THE GENERAL AND WORLD WAR III.

by Richard Rhodes

In 1945, the Air Force sent a thirty-eight-year-old major general named Curtis LeMay to the Pacific to direct its ineffectual air war against Japan, where the newly discovered jet stream was playing havoc with high-altitude precision bombing. The New Yorker reporter St. Clair McKelway, who was serving as a public-relations officer on Guam, described the General’s arrival in these pages: “He was around a few days, said almost nothing to anybody, was what, by civilian standards, would be called rude to many people. He was a big, husky, healthy, rather stocky, full-faced, black-haired man.” He chewed a cigar stub to disguise the Bell’s palsy that he’d got from flying high and cold; it made one side of his lower lip droop. He spoke, McKelway wrote, “through teeth that had obviously been pried open only with effort, an effort with which the speaker had no real sympathy.” He was a warrior as hard as Ulysses S. Grant, a bomber pilot, a big-game hunter: dark, fleshy, smart. “I’ll tell you what war is about,” he once said with characteristic bluntness. “You’ve got to kill people, and when you’ve killed enough they stop fighting.”

LeMay studied the mission reports and reconnaissance photographs, realized that the Japanese had almost no air defense left, and sent three hundred and twenty-five planes loaded with jellied-gasoline firebomb clusters over Tokyo in the early hours of March 10, 1945. “You’re going to deliver the biggest fire-cracker the Japanese have ever seen,” he told his crews. As he waited impatiently for the bombers to return, he confided to McKelway, “In a war, you’ve got to try to keep at least one punch ahead of the other guy all the time. A war is a very tough kind of proposition. If you don’t get the enemy, he gets you. I think we’ve figured out a punch he’s not expecting this time.”

■ WRITTEN TASK 1 ■
According to the excerpt on Curtis LeMay, why did he chew a cigar stub? Answer in one to three sentences.
The excerpt above and the entries that follow come from unrelated sources.

■ INPUT DATA ■
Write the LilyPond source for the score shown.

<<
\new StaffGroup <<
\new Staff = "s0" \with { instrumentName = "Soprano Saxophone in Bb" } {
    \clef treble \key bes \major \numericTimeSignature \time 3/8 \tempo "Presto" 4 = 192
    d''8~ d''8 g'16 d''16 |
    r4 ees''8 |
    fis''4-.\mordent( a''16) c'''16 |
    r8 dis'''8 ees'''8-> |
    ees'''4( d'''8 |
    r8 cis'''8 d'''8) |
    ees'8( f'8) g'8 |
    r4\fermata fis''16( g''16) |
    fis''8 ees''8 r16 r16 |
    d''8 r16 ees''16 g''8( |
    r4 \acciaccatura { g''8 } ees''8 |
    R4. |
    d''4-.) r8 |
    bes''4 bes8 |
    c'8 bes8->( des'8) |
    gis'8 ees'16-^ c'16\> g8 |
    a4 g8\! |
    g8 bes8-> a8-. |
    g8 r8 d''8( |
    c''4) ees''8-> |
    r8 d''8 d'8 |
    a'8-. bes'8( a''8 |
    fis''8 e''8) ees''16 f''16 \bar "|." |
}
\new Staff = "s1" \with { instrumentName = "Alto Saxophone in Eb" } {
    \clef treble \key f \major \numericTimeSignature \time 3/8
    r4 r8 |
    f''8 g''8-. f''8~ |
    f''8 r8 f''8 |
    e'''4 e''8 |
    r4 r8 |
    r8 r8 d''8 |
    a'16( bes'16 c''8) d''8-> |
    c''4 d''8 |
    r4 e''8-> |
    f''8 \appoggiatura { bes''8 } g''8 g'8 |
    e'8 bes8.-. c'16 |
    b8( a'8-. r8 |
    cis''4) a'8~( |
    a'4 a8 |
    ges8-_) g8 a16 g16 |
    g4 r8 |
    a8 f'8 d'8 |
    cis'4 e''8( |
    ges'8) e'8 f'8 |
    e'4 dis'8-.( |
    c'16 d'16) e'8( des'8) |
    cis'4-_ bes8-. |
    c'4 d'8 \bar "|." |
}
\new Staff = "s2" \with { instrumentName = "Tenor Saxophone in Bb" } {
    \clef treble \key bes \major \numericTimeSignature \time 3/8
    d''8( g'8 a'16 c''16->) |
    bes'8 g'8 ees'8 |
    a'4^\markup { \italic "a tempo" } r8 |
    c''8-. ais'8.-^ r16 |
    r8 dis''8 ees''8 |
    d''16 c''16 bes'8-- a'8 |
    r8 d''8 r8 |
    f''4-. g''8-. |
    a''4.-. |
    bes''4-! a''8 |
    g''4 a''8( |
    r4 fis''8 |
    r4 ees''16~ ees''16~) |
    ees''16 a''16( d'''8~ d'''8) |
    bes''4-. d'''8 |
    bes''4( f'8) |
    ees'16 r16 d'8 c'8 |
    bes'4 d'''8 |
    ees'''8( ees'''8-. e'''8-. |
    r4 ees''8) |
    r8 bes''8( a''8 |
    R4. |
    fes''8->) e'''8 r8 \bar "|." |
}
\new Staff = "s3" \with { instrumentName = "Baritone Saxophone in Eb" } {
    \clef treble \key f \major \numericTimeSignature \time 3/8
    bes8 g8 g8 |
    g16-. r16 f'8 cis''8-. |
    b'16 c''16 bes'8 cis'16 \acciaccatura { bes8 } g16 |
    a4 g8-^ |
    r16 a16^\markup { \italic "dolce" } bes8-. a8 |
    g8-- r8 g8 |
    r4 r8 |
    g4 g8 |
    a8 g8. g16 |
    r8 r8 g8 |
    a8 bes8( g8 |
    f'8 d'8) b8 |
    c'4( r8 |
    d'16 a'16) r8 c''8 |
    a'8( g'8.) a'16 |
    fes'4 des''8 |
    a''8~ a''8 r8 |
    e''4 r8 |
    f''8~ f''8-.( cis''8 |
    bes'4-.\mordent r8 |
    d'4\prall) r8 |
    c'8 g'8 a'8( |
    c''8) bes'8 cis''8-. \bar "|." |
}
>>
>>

■ WRITTEN TASK 2 ■
Select every line of the entries that contains the string "acciaccatura", treating uppercase and lowercase as distinct.

■ SOLUTION 1 ■
He chewed a cigar stub to disguise the Bell's palsy he had developed from flying high and cold. The condition made one side of his lower lip droop.

■ SOLUTION 2 ■
    r4 \acciaccatura { g''8 } ees''8 |
    b'16 c''16 bes'8 cis'16 \acciaccatura { bes8 } g16 |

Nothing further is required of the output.